Please replace "chart" with "graph" in the listing from its first line up to and including the line with "Reading left to right, read". Give those lines again with nothing else changed.

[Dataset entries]

= = =

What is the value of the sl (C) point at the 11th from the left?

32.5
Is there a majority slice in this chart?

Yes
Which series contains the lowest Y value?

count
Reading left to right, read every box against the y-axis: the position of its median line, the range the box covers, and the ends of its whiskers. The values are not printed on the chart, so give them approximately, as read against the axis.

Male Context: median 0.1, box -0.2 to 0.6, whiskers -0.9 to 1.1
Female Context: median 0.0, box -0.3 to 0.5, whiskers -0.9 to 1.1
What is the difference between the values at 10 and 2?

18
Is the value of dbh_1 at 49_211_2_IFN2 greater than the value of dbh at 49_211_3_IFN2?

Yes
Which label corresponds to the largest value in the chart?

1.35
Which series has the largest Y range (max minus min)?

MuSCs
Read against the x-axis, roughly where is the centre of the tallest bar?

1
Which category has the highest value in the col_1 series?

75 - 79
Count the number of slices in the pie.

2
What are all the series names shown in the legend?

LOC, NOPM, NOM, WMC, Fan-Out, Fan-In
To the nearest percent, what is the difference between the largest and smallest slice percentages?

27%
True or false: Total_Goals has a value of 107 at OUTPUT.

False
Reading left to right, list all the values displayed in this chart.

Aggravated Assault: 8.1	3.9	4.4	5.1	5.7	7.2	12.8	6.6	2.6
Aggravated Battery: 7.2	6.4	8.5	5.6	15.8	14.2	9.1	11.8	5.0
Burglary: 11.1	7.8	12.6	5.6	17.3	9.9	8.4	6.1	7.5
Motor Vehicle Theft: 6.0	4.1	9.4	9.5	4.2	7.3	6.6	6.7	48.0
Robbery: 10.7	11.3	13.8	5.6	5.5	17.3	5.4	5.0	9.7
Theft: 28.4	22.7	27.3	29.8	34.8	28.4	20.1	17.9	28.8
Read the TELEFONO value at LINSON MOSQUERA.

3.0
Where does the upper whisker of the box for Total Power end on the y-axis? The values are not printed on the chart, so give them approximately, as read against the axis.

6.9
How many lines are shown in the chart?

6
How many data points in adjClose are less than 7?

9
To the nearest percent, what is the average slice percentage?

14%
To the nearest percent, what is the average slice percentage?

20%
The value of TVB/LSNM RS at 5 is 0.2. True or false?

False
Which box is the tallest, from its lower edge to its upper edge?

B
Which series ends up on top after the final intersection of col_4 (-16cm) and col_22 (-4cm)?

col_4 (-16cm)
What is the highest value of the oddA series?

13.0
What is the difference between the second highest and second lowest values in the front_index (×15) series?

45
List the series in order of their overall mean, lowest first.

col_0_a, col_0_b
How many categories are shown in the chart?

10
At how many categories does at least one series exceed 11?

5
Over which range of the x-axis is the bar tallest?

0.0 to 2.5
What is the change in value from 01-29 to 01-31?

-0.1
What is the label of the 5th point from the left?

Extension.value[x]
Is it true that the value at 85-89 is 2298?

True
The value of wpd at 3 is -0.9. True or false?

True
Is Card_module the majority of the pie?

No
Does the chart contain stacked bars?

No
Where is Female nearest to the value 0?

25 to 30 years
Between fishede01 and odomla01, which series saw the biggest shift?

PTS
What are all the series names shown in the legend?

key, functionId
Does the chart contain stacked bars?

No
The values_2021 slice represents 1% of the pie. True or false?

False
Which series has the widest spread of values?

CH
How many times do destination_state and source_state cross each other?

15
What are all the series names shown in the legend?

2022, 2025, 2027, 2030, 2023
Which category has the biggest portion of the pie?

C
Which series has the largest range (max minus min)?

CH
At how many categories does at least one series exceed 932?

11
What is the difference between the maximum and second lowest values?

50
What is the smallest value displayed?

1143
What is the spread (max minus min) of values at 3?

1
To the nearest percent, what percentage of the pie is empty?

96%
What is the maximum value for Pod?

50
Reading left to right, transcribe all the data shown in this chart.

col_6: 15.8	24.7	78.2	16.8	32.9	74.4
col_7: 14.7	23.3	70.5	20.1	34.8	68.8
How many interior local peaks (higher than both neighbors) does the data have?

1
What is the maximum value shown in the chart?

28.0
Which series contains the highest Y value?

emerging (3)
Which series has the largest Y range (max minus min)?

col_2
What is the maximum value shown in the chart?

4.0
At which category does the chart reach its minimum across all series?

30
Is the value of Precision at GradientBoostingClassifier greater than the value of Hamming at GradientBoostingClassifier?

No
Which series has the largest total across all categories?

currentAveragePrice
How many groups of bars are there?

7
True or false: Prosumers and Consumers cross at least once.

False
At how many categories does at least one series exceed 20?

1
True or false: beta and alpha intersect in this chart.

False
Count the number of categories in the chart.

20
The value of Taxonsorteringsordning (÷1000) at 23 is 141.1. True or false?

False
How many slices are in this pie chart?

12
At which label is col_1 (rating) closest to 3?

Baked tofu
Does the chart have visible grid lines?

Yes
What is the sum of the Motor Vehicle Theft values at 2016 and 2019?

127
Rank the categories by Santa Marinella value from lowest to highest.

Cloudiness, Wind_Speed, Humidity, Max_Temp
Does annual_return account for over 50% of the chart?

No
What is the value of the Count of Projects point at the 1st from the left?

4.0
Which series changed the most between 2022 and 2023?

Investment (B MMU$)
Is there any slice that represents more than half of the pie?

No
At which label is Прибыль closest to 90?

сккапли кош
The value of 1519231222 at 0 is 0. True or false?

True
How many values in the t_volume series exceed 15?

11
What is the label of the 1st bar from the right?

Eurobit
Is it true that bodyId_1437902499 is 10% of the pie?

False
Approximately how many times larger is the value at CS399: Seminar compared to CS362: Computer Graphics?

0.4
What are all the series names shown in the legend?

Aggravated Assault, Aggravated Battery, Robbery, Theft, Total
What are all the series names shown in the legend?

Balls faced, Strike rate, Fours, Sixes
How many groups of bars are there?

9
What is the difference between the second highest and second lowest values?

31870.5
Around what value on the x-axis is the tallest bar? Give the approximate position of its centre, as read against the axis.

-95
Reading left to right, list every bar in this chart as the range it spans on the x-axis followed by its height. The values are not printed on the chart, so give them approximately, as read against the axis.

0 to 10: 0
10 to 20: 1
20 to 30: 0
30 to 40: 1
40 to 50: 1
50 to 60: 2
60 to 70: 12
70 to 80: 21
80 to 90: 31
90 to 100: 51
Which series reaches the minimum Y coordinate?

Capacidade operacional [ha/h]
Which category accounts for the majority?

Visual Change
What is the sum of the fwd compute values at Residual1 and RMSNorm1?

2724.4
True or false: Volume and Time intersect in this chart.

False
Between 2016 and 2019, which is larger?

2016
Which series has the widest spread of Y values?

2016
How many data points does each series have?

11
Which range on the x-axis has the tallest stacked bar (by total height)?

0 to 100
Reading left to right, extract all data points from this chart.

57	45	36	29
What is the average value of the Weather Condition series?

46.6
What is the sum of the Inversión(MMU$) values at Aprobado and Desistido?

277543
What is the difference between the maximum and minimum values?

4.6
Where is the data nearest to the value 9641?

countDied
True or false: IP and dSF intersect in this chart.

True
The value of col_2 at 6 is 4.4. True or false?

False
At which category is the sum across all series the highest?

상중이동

= = =

* [REPLY]:
What is the value of the sl (C) point at the 11th from the left?

32.5
Is there a majority slice in this graph?

Yes
Which series contains the lowest Y value?

count
Reading left to right, read every box against the y-axis: the position of its median line, the range the box covers, and the ends of its whiskers. The values are not printed on the graph, so give them approximately, as read against the axis.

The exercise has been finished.